RFR: JDK-8220671: Initialization race for non-JavaThread PtrQueues

Wed Mar 20 19:32:21 UTC 2019

> On Mar 19, 2019, at 6:56 PM, Roman Kennke <rkennke at redhat.com> wrote:
> 
> 
> 
> Am 19.03.19 um 23:50 schrieb Kim Barrett:
>>> On Mar 19, 2019, at 5:51 PM, Roman Kennke <rkennke at redhat.com> wrote:
>>> 
>>> See:
>>> https://bugs.openjdk.java.net/browse/JDK-8221102
>>> 
>>> I believe G1 is also affected by this problem, as it seems to flush SATB queues in pretty much the same way as Shenandoah:
>>> 
>>> http://hg.openjdk.java.net/jdk/jdk/file/ddfb658c8ce3/src/hotspot/share/gc/g1/g1ConcurrentMark.cpp#l1776
>>> 
>>> Please check it, and update as appropriate.

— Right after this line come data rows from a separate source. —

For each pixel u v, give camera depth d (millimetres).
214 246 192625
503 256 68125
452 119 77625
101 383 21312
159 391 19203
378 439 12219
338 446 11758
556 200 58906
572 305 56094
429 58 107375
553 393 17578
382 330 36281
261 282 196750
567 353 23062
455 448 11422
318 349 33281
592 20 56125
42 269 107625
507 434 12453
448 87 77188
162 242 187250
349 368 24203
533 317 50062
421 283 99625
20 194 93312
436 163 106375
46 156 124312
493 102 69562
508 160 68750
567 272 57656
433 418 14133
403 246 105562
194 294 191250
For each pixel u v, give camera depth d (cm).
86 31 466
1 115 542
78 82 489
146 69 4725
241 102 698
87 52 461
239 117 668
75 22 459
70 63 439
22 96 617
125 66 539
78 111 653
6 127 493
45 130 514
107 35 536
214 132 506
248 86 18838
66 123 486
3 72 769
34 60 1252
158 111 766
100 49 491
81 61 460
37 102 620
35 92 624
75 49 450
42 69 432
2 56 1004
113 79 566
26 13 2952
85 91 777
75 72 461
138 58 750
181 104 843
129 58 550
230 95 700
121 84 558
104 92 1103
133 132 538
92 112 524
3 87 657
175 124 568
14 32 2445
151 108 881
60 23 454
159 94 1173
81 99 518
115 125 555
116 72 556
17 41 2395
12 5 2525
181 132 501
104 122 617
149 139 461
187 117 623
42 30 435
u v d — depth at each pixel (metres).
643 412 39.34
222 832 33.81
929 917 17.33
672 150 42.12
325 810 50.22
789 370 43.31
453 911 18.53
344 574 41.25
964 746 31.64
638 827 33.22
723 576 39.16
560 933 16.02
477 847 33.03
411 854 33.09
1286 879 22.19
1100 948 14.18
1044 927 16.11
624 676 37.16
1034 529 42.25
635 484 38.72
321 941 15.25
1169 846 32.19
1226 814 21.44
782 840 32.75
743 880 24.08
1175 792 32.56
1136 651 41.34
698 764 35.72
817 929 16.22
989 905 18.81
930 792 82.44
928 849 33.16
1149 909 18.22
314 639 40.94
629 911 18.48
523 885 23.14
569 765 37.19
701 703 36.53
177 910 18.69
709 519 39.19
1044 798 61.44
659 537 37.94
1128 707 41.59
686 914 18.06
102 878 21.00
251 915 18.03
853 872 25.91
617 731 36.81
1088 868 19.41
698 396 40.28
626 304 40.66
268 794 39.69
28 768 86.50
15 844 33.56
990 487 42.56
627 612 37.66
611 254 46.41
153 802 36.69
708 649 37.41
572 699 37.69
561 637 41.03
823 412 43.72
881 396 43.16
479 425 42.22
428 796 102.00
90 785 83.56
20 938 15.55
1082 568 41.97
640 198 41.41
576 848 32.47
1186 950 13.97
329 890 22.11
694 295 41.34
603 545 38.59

I'm working on a fix.
>>> 
>>> Roman
>> 
>> I did some looking at the claiming mechanism, and I agree there's an
>> inconsistency of usage that can mess things up.
>> 
>> We have possibly_parallel_threads_do, which only looks at Java threads
>> and the VM thread.  Other threads don't get examined, and so don't
>> have their claim state updated.
>> 
>> We also have callers of Threads::threads_do where the closure's
>> do_thread conditionalizes its operation on a call to claim_oops_do.
>> So all threads are examined and their claim state is updated.
>> 
>> It seems like the right (or should I say wrong) sequence of operations
>> could cause an NJT being visited by Threads::threads_do to appear to
>> have already been claimed from the get go, and so will be skipped by
>> all of the parallel claiming threads.
>> 
>> Sprinkling more assert_all_threads_claimed won't currently help detect
>> this, since it too only examines Java threads and the VM thread.
>> 
>> It looks like an even number of uses of possibly_parallel_threads_do
>> between a pair of Threads::threads_do with explicit claims will
>> confuse the second Threads::threads_do.
>> 
>> And of course, there's the problem that Shenandoah is using
>> possibly_parallel_threads_do in a place where skipping the
>> StringDedupThread is bad.
>> 
>> Yikes!  How is this ever working at all?
>> 
>> I'm not sure why possibly_parallel_threads_do applies to a subset of
>> the threads.  One solution would be to change that.  But there are
>> users of it that maybe don't expect other kinds of threads and might
>> not want to pay extra to examine and ignore them.  Another would be
>> to have two different claim fields for the two different iterators.
>> They could be packed into the same thread member at some small cost,
>> though looking at where the current member is located, adding a second
>> member there should not cost any space in 64bit platforms.
> 
> My current idea goes roughly like this (includes some Shenandoah mess
> that will not be there in final webrev):
> 
> http://cr.openjdk.java.net/~rkennke/JDK-8221102.patch
> 
> However, this *still* doesn't solve my crashing testcase. Digging even
> deeper...
> 
> Roman

I have a different approach here:
http://cr.openjdk.java.net/~kbarrett/8221102/expand_counter.00/

The idea is that there's no fundamental reason for the claim token to
be limited to a single bit counter + "uninitialized" value, as is done
in the current code.  Instead, we can expand the counter to full uint
(or uintx even, because of alignment of surrounding members), with
zero reserved for "uninitialized".

On counter overflow, as with the current code, there is a risk of
collision because of different thread sets being processed.  But with
a full width counter that's really only theoretical; it takes a long
time to overflow, esp. with a 64bit counter, and the number of subset
iterations since last superset iteration needs to be the max counter
value.  With the current 1bit counter we just need an even number of
subset iterations between superset iterations to get into trouble.
But that number increases with the counter size, and real code
(probably) doesn't behave that way.

And it's pretty easy to deal with even that remote possibility, by
just resetting all the thread tokens to zero on global counter
overflow.

If you agree, reassign 8221102 to me and I'll finish this up.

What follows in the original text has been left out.